Exercise brief: Edit the items below by replacing every "Phase" with "Stage" and leaving everything else the same.

Collected data
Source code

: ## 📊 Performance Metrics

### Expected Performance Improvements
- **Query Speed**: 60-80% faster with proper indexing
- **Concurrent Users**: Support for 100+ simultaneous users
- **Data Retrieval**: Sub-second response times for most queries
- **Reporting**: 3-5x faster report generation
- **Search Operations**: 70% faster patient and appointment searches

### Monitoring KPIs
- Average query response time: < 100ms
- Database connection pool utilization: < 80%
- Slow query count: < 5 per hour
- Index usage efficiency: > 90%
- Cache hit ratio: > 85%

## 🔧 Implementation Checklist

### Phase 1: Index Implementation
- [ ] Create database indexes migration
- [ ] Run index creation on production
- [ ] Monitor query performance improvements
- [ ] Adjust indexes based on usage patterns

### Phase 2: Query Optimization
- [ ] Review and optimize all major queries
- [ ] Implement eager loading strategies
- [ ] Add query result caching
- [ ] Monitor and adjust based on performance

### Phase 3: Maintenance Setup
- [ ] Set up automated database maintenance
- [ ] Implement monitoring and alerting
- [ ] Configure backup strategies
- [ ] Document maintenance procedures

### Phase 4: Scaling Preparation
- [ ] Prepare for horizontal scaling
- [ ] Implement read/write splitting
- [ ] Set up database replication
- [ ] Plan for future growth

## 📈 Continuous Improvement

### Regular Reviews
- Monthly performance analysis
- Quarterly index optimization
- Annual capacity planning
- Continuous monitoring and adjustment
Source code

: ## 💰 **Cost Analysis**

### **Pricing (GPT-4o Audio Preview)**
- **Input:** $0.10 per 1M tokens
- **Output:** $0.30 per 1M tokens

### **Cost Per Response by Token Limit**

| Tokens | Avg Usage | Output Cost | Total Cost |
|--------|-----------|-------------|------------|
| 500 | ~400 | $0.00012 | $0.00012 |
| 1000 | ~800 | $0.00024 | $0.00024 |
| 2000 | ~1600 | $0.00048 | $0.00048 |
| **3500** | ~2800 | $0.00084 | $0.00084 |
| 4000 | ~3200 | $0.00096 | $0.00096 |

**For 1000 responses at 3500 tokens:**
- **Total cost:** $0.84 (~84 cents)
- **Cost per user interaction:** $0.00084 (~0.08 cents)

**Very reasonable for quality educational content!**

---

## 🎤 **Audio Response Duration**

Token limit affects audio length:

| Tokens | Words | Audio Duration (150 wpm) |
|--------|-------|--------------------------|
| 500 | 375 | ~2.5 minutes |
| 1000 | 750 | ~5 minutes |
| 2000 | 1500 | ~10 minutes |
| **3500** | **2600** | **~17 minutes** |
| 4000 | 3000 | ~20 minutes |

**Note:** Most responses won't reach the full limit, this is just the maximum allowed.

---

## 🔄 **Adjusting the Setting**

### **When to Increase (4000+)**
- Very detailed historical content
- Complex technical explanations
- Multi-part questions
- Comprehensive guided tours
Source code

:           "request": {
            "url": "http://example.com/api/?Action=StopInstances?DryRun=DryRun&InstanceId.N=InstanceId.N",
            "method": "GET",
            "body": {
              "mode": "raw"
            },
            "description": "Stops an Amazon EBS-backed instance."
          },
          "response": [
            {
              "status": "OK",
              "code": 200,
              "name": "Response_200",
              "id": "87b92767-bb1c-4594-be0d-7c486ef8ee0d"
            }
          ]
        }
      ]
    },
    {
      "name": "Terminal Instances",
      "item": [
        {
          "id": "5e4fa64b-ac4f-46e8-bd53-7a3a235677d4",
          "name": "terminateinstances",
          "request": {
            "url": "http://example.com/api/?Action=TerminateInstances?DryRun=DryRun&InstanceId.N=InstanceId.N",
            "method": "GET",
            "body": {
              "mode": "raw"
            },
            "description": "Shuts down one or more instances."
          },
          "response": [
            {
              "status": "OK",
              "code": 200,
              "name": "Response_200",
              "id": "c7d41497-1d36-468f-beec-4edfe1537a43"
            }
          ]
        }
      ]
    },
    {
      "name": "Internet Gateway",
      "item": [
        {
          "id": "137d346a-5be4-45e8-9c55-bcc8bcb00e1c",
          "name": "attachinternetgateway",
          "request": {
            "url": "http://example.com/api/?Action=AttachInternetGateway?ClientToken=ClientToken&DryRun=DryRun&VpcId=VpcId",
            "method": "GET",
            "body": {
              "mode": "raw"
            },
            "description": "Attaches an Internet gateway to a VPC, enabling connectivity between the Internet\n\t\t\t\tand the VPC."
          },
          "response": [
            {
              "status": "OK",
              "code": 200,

Response for this exercise:
Source code

: ## 📊 Performance Metrics

### Expected Performance Improvements
- **Query Speed**: 60-80% faster with proper indexing
- **Concurrent Users**: Support for 100+ simultaneous users
- **Data Retrieval**: Sub-second response times for most queries
- **Reporting**: 3-5x faster report generation
- **Search Operations**: 70% faster patient and appointment searches

### Monitoring KPIs
- Average query response time: < 100ms
- Database connection pool utilization: < 80%
- Slow query count: < 5 per hour
- Index usage efficiency: > 90%
- Cache hit ratio: > 85%

## 🔧 Implementation Checklist

### Stage 1: Index Implementation
- [ ] Create database indexes migration
- [ ] Run index creation on production
- [ ] Monitor query performance improvements
- [ ] Adjust indexes based on usage patterns

### Stage 2: Query Optimization
- [ ] Review and optimize all major queries
- [ ] Implement eager loading strategies
- [ ] Add query result caching
- [ ] Monitor and adjust based on performance

### Stage 3: Maintenance Setup
- [ ] Set up automated database maintenance
- [ ] Implement monitoring and alerting
- [ ] Configure backup strategies
- [ ] Document maintenance procedures

### Stage 4: Scaling Preparation
- [ ] Prepare for horizontal scaling
- [ ] Implement read/write splitting
- [ ] Set up database replication
- [ ] Plan for future growth

## 📈 Continuous Improvement

### Regular Reviews
- Monthly performance analysis
- Quarterly index optimization
- Annual capacity planning
- Continuous monitoring and adjustment
Source code

: ## 💰 **Cost Analysis**

### **Pricing (GPT-4o Audio Preview)**
- **Input:** $0.10 per 1M tokens
- **Output:** $0.30 per 1M tokens

### **Cost Per Response by Token Limit**

| Tokens | Avg Usage | Output Cost | Total Cost |
|--------|-----------|-------------|------------|
| 500 | ~400 | $0.00012 | $0.00012 |
| 1000 | ~800 | $0.00024 | $0.00024 |
| 2000 | ~1600 | $0.00048 | $0.00048 |
| **3500** | ~2800 | $0.00084 | $0.00084 |
| 4000 | ~3200 | $0.00096 | $0.00096 |

**For 1000 responses at 3500 tokens:**
- **Total cost:** $0.84 (~84 cents)
- **Cost per user interaction:** $0.00084 (~0.08 cents)

**Very reasonable for quality educational content!**

---

## 🎤 **Audio Response Duration**

Token limit affects audio length:

| Tokens | Words | Audio Duration (150 wpm) |
|--------|-------|--------------------------|
| 500 | 375 | ~2.5 minutes |
| 1000 | 750 | ~5 minutes |
| 2000 | 1500 | ~10 minutes |
| **3500** | **2600** | **~17 minutes** |
| 4000 | 3000 | ~20 minutes |

**Note:** Most responses won't reach the full limit, this is just the maximum allowed.

---

## 🔄 **Adjusting the Setting**

### **When to Increase (4000+)**
- Very detailed historical content
- Complex technical explanations
- Multi-part questions
- Comprehensive guided tours
Source code

:           "request": {
            "url": "http://example.com/api/?Action=StopInstances?DryRun=DryRun&InstanceId.N=InstanceId.N",
            "method": "GET",
            "body": {
              "mode": "raw"
            },
            "description": "Stops an Amazon EBS-backed instance."
          },
          "response": [
            {
              "status": "OK",
              "code": 200,
              "name": "Response_200",
              "id": "87b92767-bb1c-4594-be0d-7c486ef8ee0d"
            }
          ]
        }
      ]
    },
    {
      "name": "Terminal Instances",
      "item": [
        {
          "id": "5e4fa64b-ac4f-46e8-bd53-7a3a235677d4",
          "name": "terminateinstances",
          "request": {
            "url": "http://example.com/api/?Action=TerminateInstances?DryRun=DryRun&InstanceId.N=InstanceId.N",
            "method": "GET",
            "body": {
              "mode": "raw"
            },
            "description": "Shuts down one or more instances."
          },
          "response": [
            {
              "status": "OK",
              "code": 200,
              "name": "Response_200",
              "id": "c7d41497-1d36-468f-beec-4edfe1537a43"
            }
          ]
        }
      ]
    },
    {
      "name": "Internet Gateway",
      "item": [
        {
          "id": "137d346a-5be4-45e8-9c55-bcc8bcb00e1c",
          "name": "attachinternetgateway",
          "request": {
            "url": "http://example.com/api/?Action=AttachInternetGateway?ClientToken=ClientToken&DryRun=DryRun&VpcId=VpcId",
            "method": "GET",
            "body": {
              "mode": "raw"
            },
            "description": "Attaches an Internet gateway to a VPC, enabling connectivity between the Internet\n\t\t\t\tand the VPC."
          },
          "response": [
            {
              "status": "OK",
              "code": 200,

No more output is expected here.